| > It's still a lot of work to get fixes upstreamed from outside I'm going to disagree in the specific case of Firefox. First, although it has diverged a long way from its roots, Mozilla still has the community project ideal in its DNA. Enough, at least, that I stumbled while reading the clause "from outside" -- if you're finding and reporting actual relevant security bugs, you're already on the inside. SpiderMonkey in particular still has a good amount of code being written and even maintained by non-employees. (Examples: Temporal and LoongArch64 JIT support). Second, the bug bounty program still exists[0] and is being used. If someone were sitting on a pile of AI-discovered exploits, then it has monetary value which is rapidly draining away the longer they aren't reported.[1] That's incentive to put in the work to report them properly. Third, I agree that finding bugs is likely not the bottleneck. Validating them is. With previous models, the false positive rate was too high so they required too much work to whittle down to the valid ones. A PoC is a very strong signal that a bug is valid, and that's where I just don't believe you: without a really good harness, I don't think Opus was good enough to find very many bugs with PoCs. It could find some, just not very many.[2] [0] For now. It remains to be seen how it will adapt to the AI age. For the moment, it hasn't been severely nerfed like Google's. [1] One could make the argument that people who are inexpert enough to only be able to poke an AI to find bugs are also the people more likely to sell them on the black market rather than disclosing them. It seems plausible. Still, some people would still be disclosing, and not many were filing quality bugs pre-Mythos. Some were, but it was a trickle compared to post-Mythos. [2] Also note that I personally, as a SpiderMonkey developer, don't find a huge amount of value in the AI-generated patches that accompany these bug reports. Sometimes they're useful to better illustrate the problem, especially since the AI's problem analysis is usually subtly wrong in important ways. They can be a decent starting point for a real patch. But I'll still need to go through my own process of figuring out what the right fix is, even in the handful of cases where I end up with the same thing the AI did. |
"Assume the perspective of an experienced software security engineer. Set this workspace up as a security bug and remediation factory, applying the principles of Lean Manufacturing (one piece flow, measure cycle time, minimize work in progress, etc). The workflow is to start with a repo URL and work methodically to produce: risk assessment based on existing commit history and advisories for the target and other similar projects, review the codebase for risk areas, set up tools including analysis and fuzzing to identify candidates, write PoC for each candidate, and a proposed fix based on the bug profile and the upstream's preferred contribution style.
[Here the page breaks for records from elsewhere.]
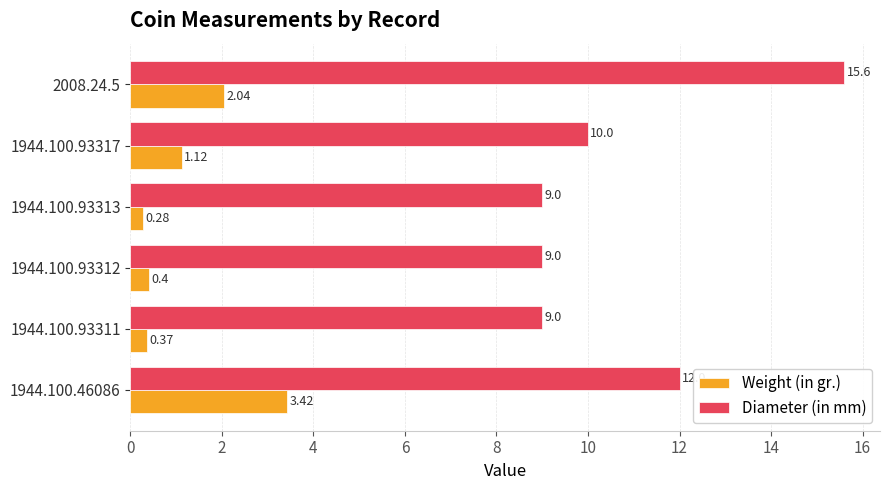

Which series has the largest total across all categories?

Diameter (in mm)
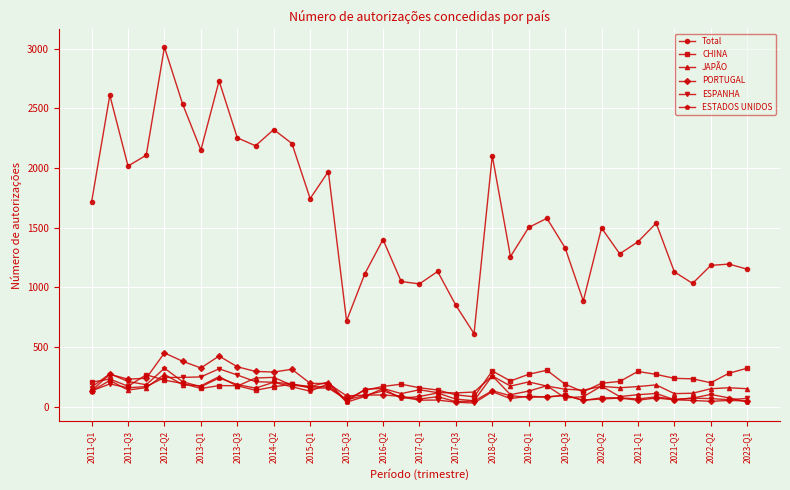

True or false: ESTADOS UNIDOS has more than 0 interior local peaks.

True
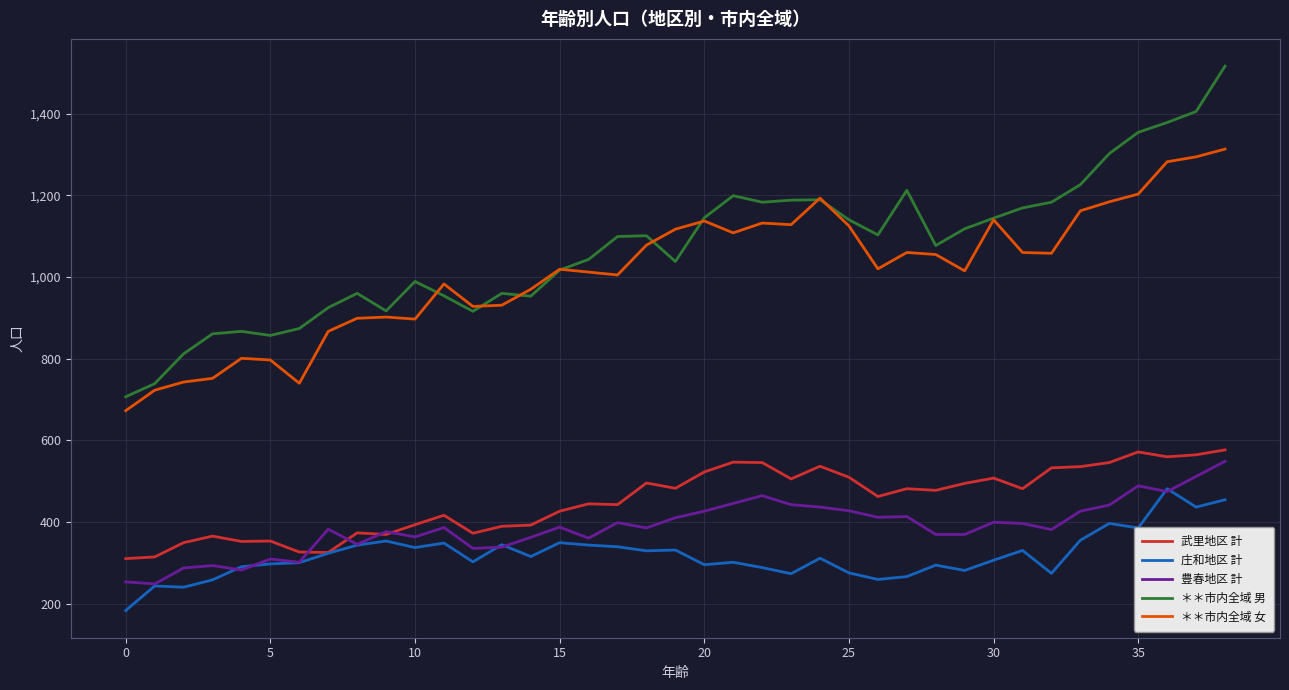

Which series has the widest spread of values?

＊＊市内全域 男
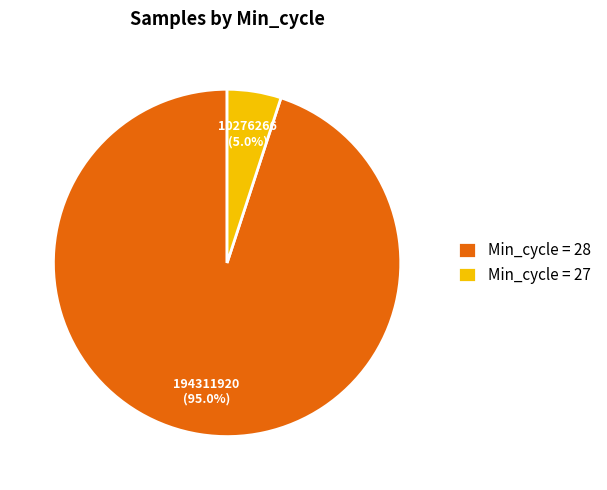

Does any single category account for the majority?

Yes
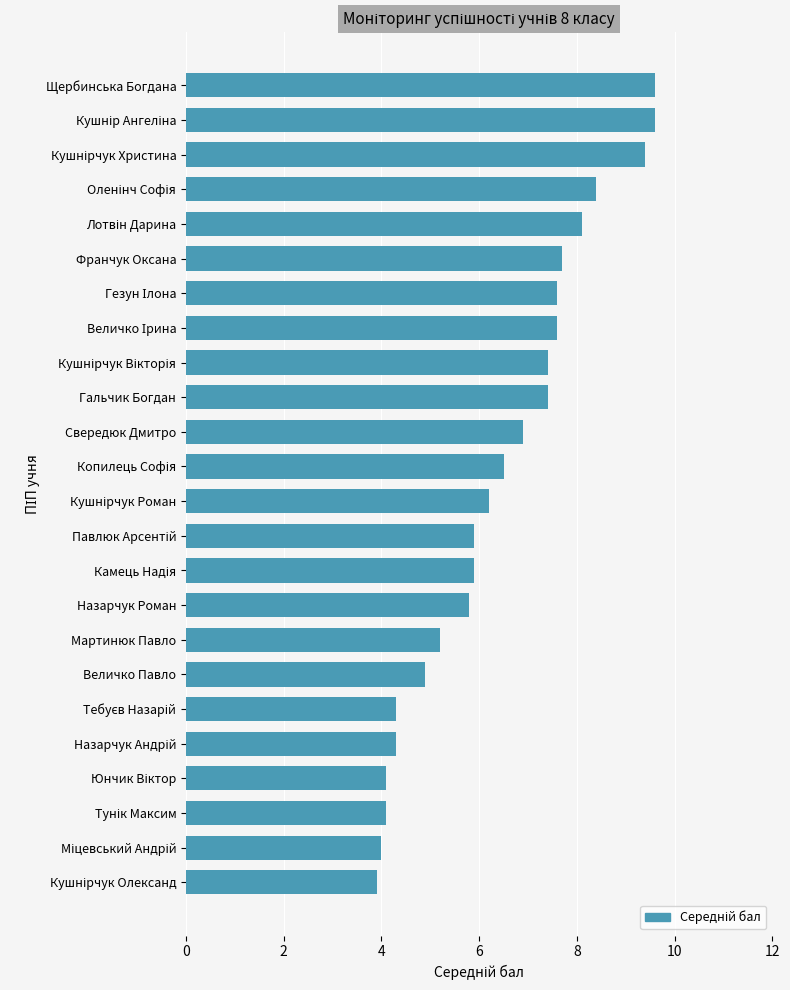

How many bars are there in total?

24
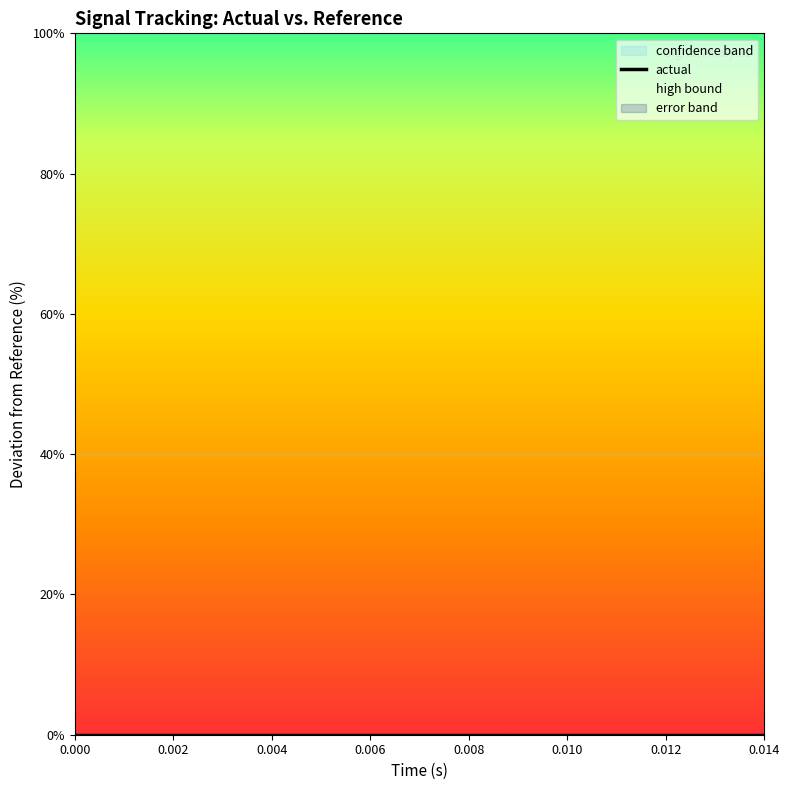

True or false: error has a value of 0.0 at 5.

True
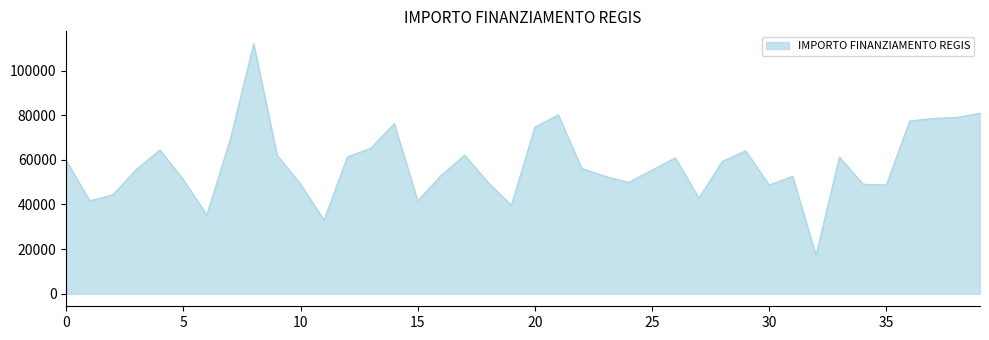

What is the difference between the maximum and minimum values?

94665.7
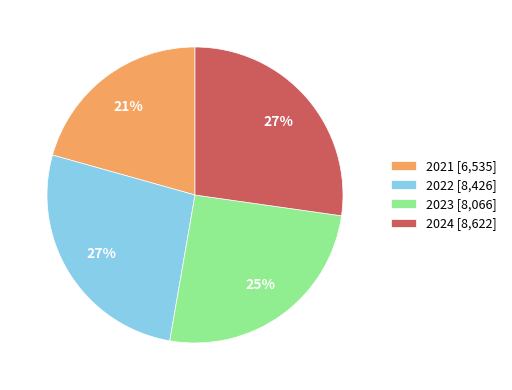

Do 2021 [6,535] and 2023 [8,066] together represent more than half of the pie?

No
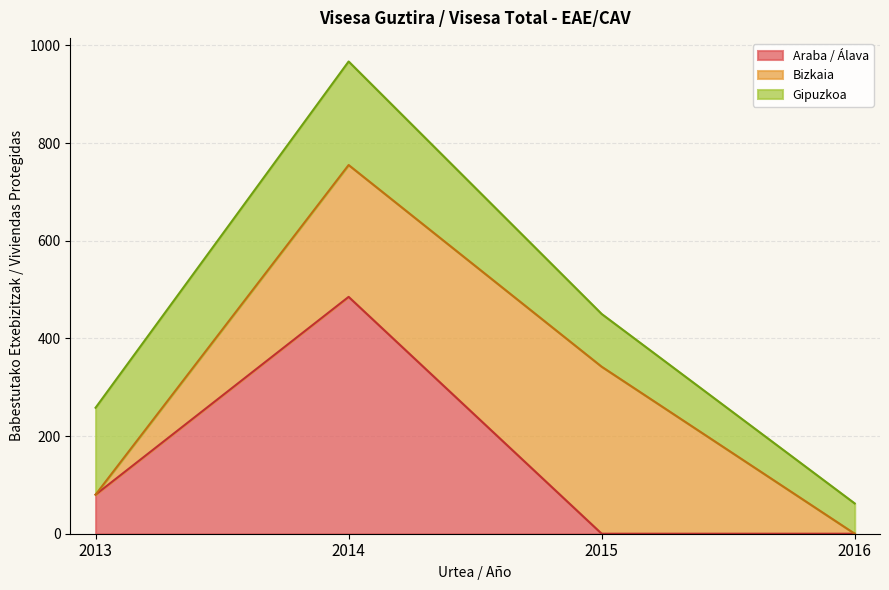

What is the highest value of the Araba / Álava series?

485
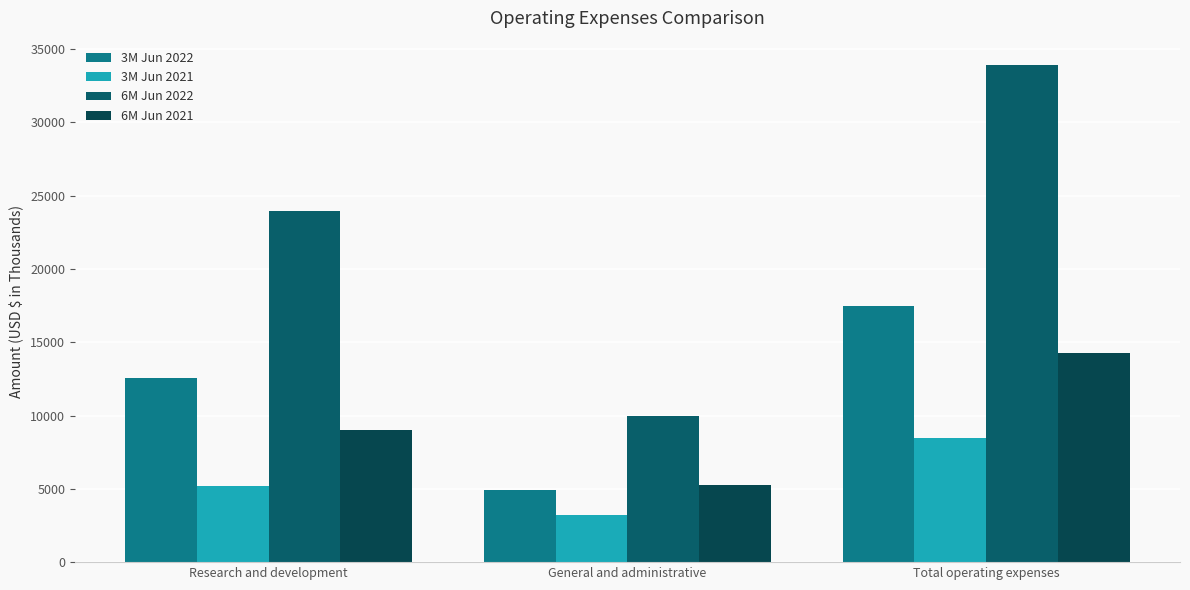

Are the bars grouped side by side (vs. stacked)?

Yes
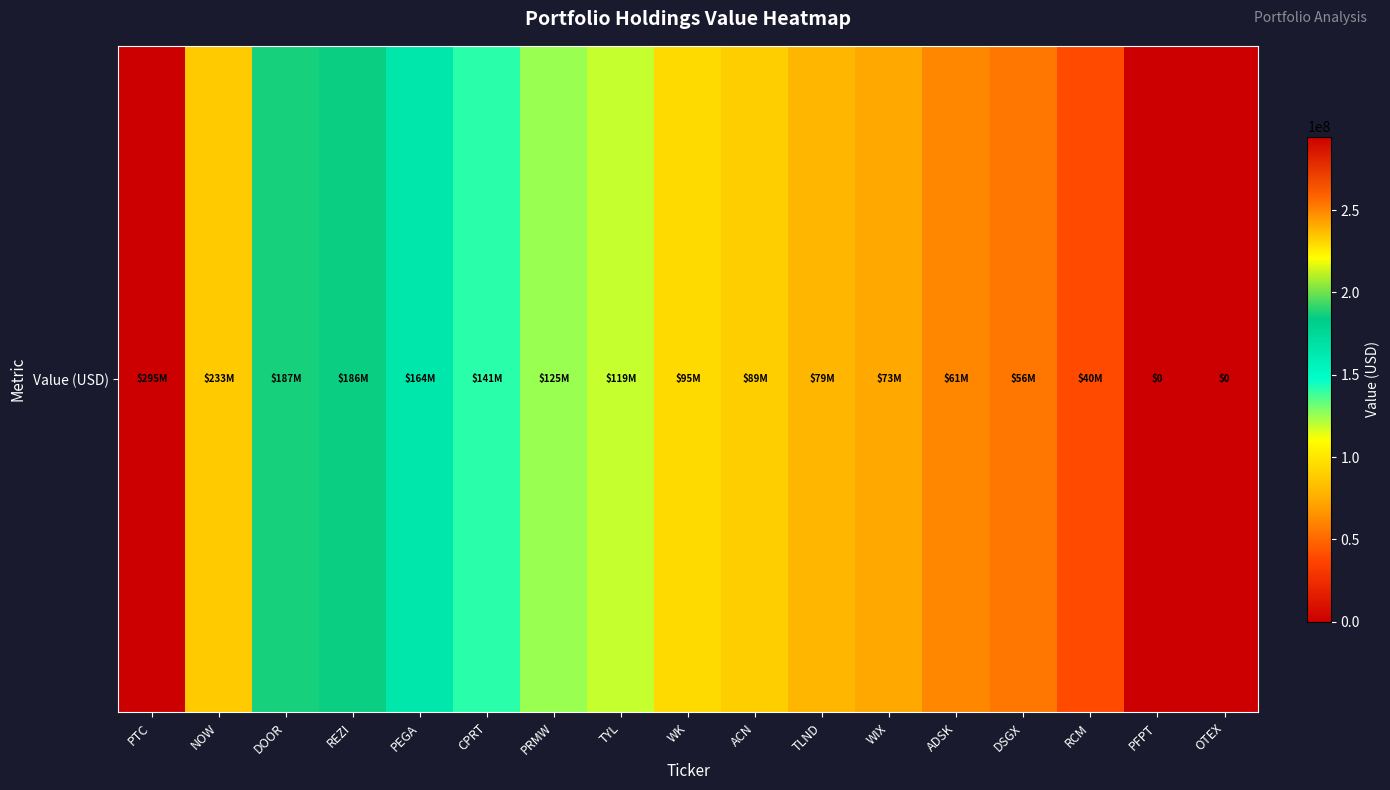

What is the sum of all values?

1942913000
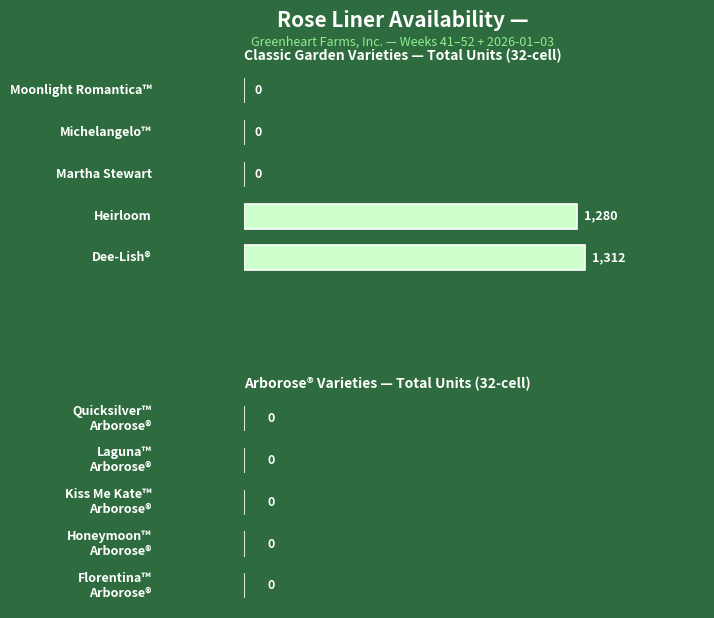

How many series are shown in this chart?

1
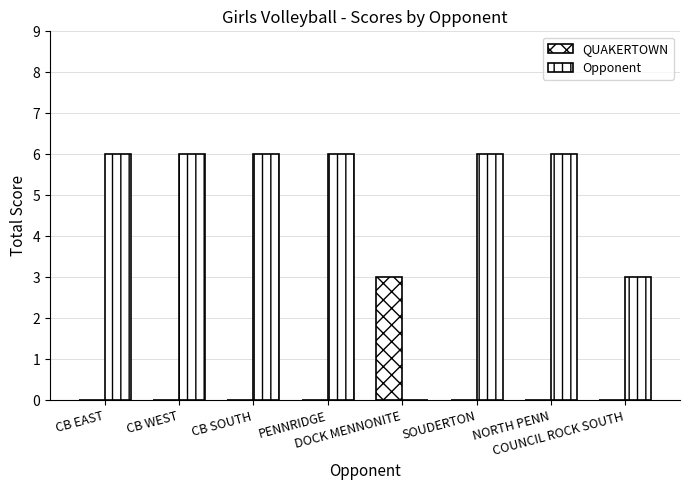

How many groups of bars are there?

8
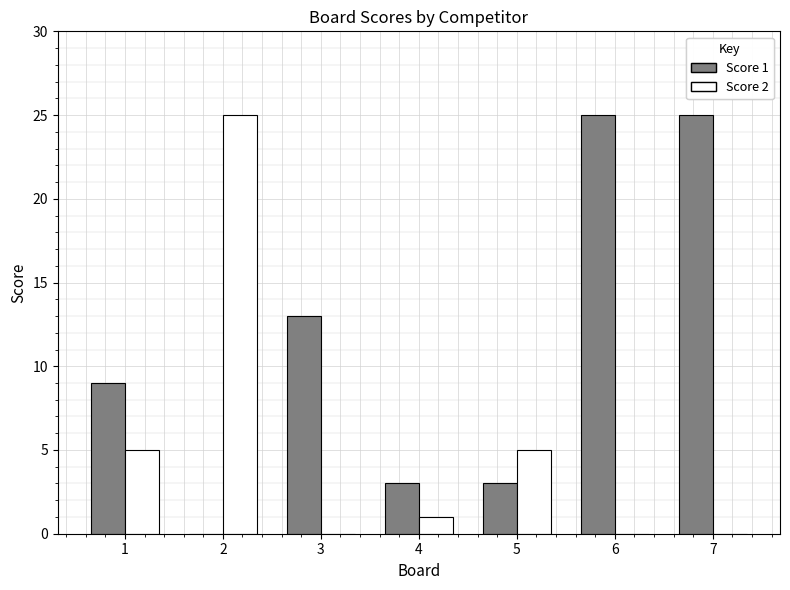

What is the maximum value for Score 1?

25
Rely as much as possible on existing tools, scripted automation in Python, and document templates." (and then a lot of back and forth to steer it to something reasonable)
I took the first fix to finish (an OOB read in a heavily-fuzzed open source library, missed by fuzzers because the post-underflow read happened to always hit a different valid datastructure and not trigger ASan) through to upstream remediation, which end to end took I think six weeks or two months. As you point out the patch itself was functional but IIRC the maintainer decided to do a slightly wider scope change because it was a cleaner fix according to their judgement, something that nobody outside would likely to be able to figure out. Without making the tooling come up with both PoC and patch there is too much noise in the output, so even if the patch is not fully correct I think it's necessary. The actual back and forth of upstreaming was just very slow relative to the bug finding (no shade to the maintainers). Now Firefox sounds different, though the harness is probably much more complicated than testing a library in isolation.
Copilot was wildly underpriced before the recent changes so all of this fit in a normal $40 plan but probably would have been pretty expensive at metered Claude API prices. My tooling has been getting more sophisticated since this experiment, I'm working on a reverse engineering project now and trying to get the process to run hands-off driven by Qwen 3.6 35B. If that works it might provide a way to find bugs on a reasonable budget.